Background. The pathogenic coronaviruses (CoVs) MERS-CoV and SARS-CoV-2, which are responsible for the MERS outbreak and the COVID-19 pandemic, respectively, continue to infect humans, with significant adverse outcomes. There is a continuing need to develop mucosal vaccines against these respiratory viral pathogens to prevent entry and replication at mucosal sites. The receptor-binding domain (RBD) of the CoV spike (S) protein is a critical vaccine target, and glycan masking is a unique approach for designing subunit vaccines with improved neutralizing activity. Methods. We evaluated the efficacy of mucosal immunity, broad neutralizing activity, and cross-protection afforded by a combined glycosylated mucosal subunit vaccine encoding the RBDs of the original SARS-CoV-2 strain (SARS2-WT-RBD), the Omicron-XBB.1.5 variant (SARS2-Omi-RBD), and MERS-CoV (MERS-RBD). Results. Intranasal administration of the three-RBD protein cocktail induced effective, durable IgA and systemic IgG antibodies specific for the S protein of these CoVs, thereby neutralizing infection by pseudotyped SARS-CoV-2-WT, Omicron-XBB.1.5, and MERS-CoV. The mucosal vaccine cocktail protected immunized mice from challenge with SARS-CoV-2 Omicron-XBB.1.5 and MERS-CoV, leading to a significant reduction in the viral titers in the lungs.

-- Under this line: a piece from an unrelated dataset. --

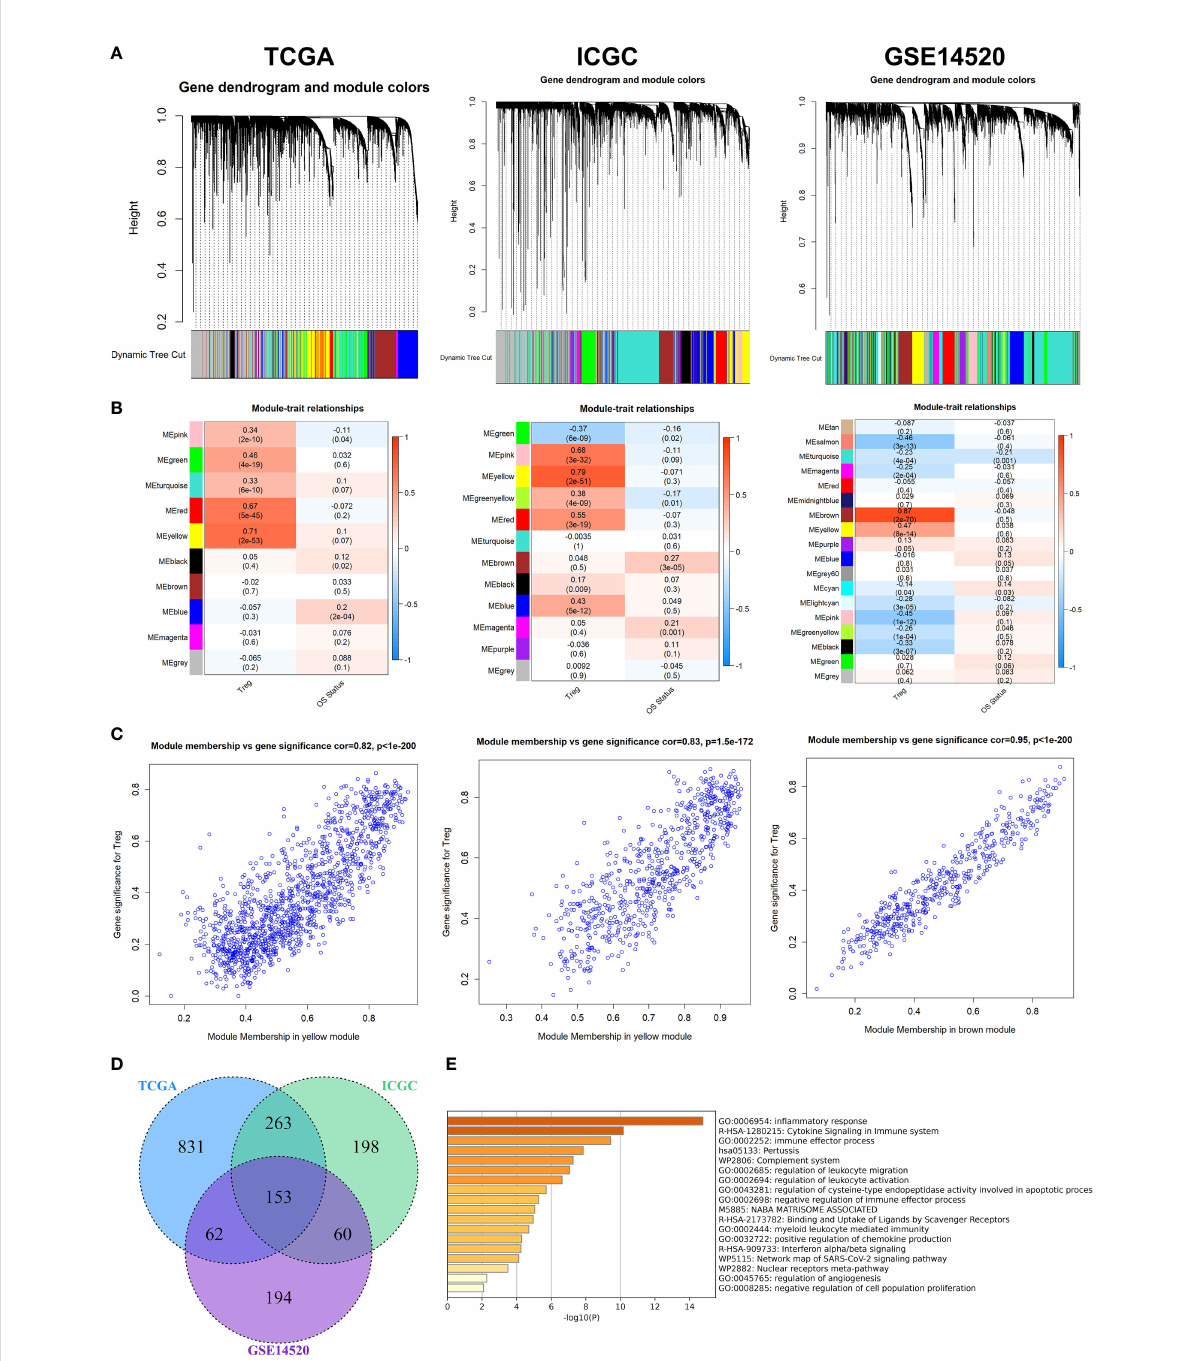
FIGURE 1 WGCNA for Tregs-related genes. (A) The coexpression network was established in the TCGA, the GSE14520, and the ICGC cohorts. (B) Heatmap demonstrating the correlation between module eigengenes and Tregs. (C) Determination of modules most signi fi cantly associated with Tregs in fi ltration. (D) 153 overlapping genes among the three cohorts were identi fi ed as Tregs-related genes. (E) The biological importance of these Tregs-related genes was mainly enriched in the immune-in fl ammatory response and regulation of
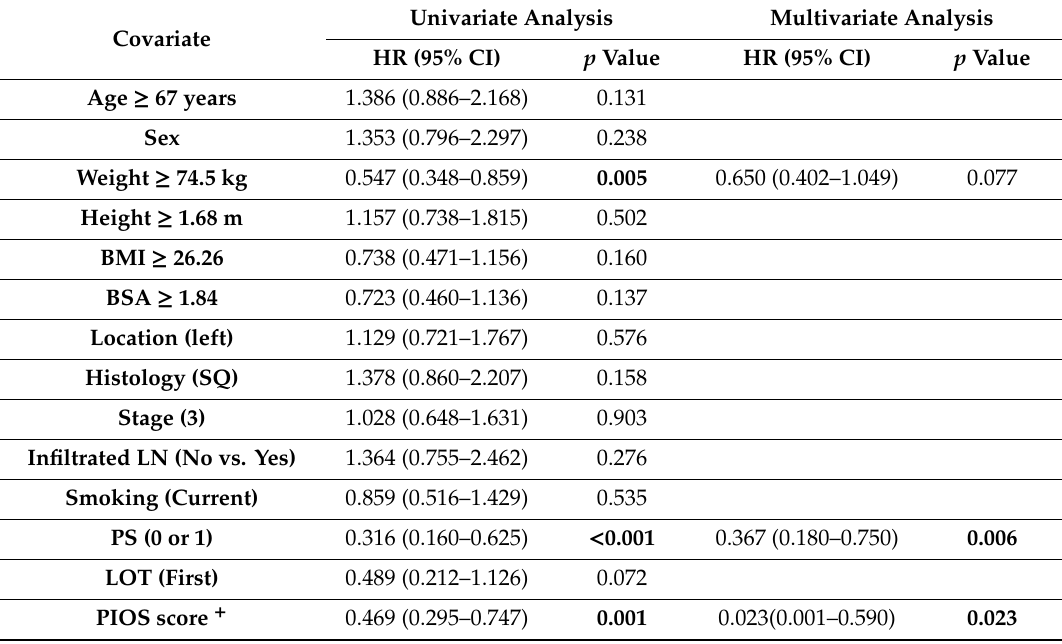
Table 2. Univariate and multivariate analysis for PFS.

By contrast, the individual glycosylated RBD proteins only induced such immune responses and neutralizing antibodies against either SARS-CoV-2 or MERS-CoV, protecting against subsequent challenge with either SARS-CoV-2 or MERS-CoV; they did not provide simultaneous protection against both CoVs. Conclusions. This study describes a unique strategy for designing efficacious mucosal subunit vaccines that induce durable mucosal immunity, cross-neutralizing activity, and cross-protection against SARS-CoV-2 and MERS-CoV, highlighting the potential for the design of mucosal vaccines against other pathogens.